Изменить стиль страницы

— Отчего же? Разве не был ты согласен с идеями французских вольнодумцев?

— Этого не отрицаю. Но убийств и казней, совершавшихся на моих глазах, одобрить не мог.

Шешковский усмехнулся:

— Чудак ты, право! Воззрения бунтовские разделял, а как до дела дошло — оробел… Уж коли борьба началась, как тут без жестокостей обойтись! Ну, а приятели твои: Иван Ерменев, граф Павел Строганов? Они тоже были только зрителями?

Егор замялся:

— Ерменев — художник, политикой не интересовался. А граф Павел Александрович слишком еще юн…

— Э, Аникин, нехорошо! — укоризненно заметил Шешковский. — Гляжу я, хитришь, изворачиваешься… Стыдно, братец!

Егор молчал, лицо его залилось краской.

— Известно тебе, где находишься?

— Разумеется. В тюрьме. А в какой — не знаю. По распоряжению российского посольства выехал я из Парижа на родину вместе с другими соотечественниками.

— С кем именно?

— С Ерменевым и с молодым графом Строгановым… Еще были с нами двое художников. Да вы, должно быть, все это знаете!

— Сие тебя не касается! — сказал Шешковский. — Коли спрашиваю, должен отвечать! Далее как было?

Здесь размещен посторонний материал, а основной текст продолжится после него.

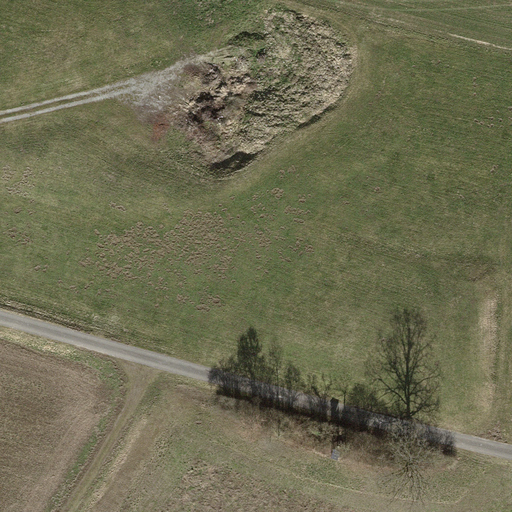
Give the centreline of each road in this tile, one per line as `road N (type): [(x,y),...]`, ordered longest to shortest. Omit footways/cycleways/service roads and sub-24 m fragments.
road 1 (track): [(511,451),(0,316)]
road 2 (track): [(0,116),(217,60)]
road 3 (track): [(67,511),(154,359)]
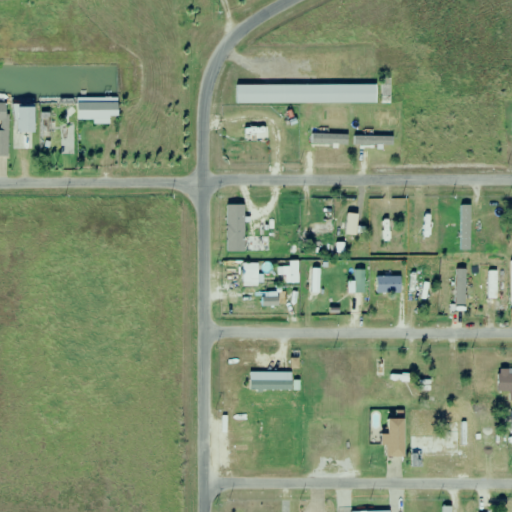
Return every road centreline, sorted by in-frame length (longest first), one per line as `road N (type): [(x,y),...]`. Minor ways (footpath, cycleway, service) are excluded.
road 1 (residential): [(201,511),(198,182)]
road 2 (residential): [(198,182),(511,181)]
road 3 (residential): [(511,485),(201,486)]
road 4 (residential): [(511,332),(202,333)]
road 5 (residential): [(198,182),(198,106),(209,65),(244,24),(281,0)]
road 6 (residential): [(198,182),(0,182)]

— У границы на заставе был задержан. Разлучили меня со спутниками моими, усадили в карету и повезли под стражей. Карета наглухо закрыта, окошки завешены, ничего и не видел по пути.

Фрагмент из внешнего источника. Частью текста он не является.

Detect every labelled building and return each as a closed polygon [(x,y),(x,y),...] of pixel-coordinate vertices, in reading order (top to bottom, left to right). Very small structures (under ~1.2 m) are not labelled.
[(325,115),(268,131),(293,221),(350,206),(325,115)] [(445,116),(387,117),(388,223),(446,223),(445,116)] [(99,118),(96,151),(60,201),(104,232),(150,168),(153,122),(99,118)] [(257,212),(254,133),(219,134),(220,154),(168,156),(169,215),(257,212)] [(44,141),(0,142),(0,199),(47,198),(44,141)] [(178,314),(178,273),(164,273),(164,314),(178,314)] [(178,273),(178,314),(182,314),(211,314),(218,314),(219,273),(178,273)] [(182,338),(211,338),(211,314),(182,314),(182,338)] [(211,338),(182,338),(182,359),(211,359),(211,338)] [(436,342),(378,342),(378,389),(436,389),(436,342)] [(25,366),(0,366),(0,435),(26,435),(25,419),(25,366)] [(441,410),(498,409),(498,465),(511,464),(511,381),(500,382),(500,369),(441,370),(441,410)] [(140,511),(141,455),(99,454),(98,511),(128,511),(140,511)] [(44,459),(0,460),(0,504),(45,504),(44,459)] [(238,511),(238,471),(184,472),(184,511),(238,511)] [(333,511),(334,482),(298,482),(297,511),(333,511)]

— Слыхал ты когда-нибудь о Тайной экспедиции?

— Слыхал!

— А о начальнике ее, Шешковском?

— О да!

— Так вот, здесь эта самая Тайная экспедиция и находится, а Шешковский перед тобой. Понятно? Да ты не пугайся! Ежели будешь показывать все без утайки, худого тебе не сделаю. Откровенность твою и признание чистосердечное оценю по достоинству. Покаешься, сразу на душе легче станет, ну, а коли заупрямишься, тогда, конечно, худо… Кнутиком погреем, кнутиком! Ох, неприятная экзекуция! Не дай господь испытать! Так что ты, голубчик, уж сделай милость, не доведи до этого. Советую, как отец родной… Да, кстати, ты ведь обманул меня, Аникин. Отец-то твой вовсе не от чумы помер…

— От чего же? — изумленно спросил Егор.

— Казнили твоего батюшку. За бунт злодейский, за душегубство… У Пугачева Емельки подручным был.

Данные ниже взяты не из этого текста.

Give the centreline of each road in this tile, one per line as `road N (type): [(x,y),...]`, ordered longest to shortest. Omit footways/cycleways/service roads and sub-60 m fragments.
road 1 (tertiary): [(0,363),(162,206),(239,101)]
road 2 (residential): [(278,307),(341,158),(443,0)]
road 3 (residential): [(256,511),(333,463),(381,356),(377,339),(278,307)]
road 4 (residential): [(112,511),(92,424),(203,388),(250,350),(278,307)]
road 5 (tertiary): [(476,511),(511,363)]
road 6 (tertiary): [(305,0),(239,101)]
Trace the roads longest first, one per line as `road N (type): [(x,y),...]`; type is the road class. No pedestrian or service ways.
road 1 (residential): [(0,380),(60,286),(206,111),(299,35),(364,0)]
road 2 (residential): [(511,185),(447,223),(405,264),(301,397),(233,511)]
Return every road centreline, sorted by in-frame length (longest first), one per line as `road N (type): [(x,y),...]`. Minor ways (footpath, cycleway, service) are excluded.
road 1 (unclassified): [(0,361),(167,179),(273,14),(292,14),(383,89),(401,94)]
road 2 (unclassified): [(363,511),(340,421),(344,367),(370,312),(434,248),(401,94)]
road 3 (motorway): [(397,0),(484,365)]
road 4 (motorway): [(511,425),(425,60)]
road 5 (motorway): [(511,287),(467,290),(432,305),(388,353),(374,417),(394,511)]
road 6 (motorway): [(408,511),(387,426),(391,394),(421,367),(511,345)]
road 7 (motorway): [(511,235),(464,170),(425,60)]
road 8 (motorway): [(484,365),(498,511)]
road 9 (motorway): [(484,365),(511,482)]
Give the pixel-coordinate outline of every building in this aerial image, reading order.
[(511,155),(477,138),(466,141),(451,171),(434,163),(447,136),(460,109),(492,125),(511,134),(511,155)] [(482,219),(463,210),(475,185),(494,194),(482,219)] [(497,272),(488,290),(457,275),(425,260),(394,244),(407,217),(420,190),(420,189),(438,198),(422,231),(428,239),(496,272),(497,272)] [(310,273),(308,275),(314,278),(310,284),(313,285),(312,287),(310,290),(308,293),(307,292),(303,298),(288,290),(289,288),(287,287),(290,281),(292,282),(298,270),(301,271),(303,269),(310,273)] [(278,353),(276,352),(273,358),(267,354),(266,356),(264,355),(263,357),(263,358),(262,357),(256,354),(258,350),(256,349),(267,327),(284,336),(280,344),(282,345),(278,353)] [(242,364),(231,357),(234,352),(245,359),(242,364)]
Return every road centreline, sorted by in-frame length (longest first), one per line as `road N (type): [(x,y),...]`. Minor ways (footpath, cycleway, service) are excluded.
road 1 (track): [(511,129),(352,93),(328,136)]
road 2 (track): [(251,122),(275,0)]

— Что вы! — воскликнул Егор. — Быть не может.

— Повесили его, дружок, повесили! — повторил Шешковский грустно. — Уж я точно знаю. Тебе, может, и не сказывали, дабы не огорчать. А я человек прямой! Лучше, ежели узнаешь о тяжких прегрешениях родителя и постараешься искупить их перед богом и государыней.

Егор опустил голову, по щекам его медленно ползли слезы.

Шешковский подал ему несколько листов бумаги:

— Вот тебе, Аникин, вопросы! Ответишь письменно. Чем подробнее, тем лучше. Даю тебе сроку пять дней…

Он дернул шнур сонетки.

— Возьмите арестанта! — приказал он явившемуся на зов прапорщику. — А про кнутик, Аникин, не забывай! Ступай себе!

Петр Иванович Страхов вышел из аудитории, окруженный гурьбой студентов. Обычно после прочитанной лекции он всегда ощущал подъем и приятное удовлетворение. Но в последние дни на душе у него было невесело. Арест Новикова, вызвавший смятение в университетских кругах, для Страхова был особенно тяжким ударом. Петр Иванович был учеником и другом Новикова, одним из его ближайших помощников.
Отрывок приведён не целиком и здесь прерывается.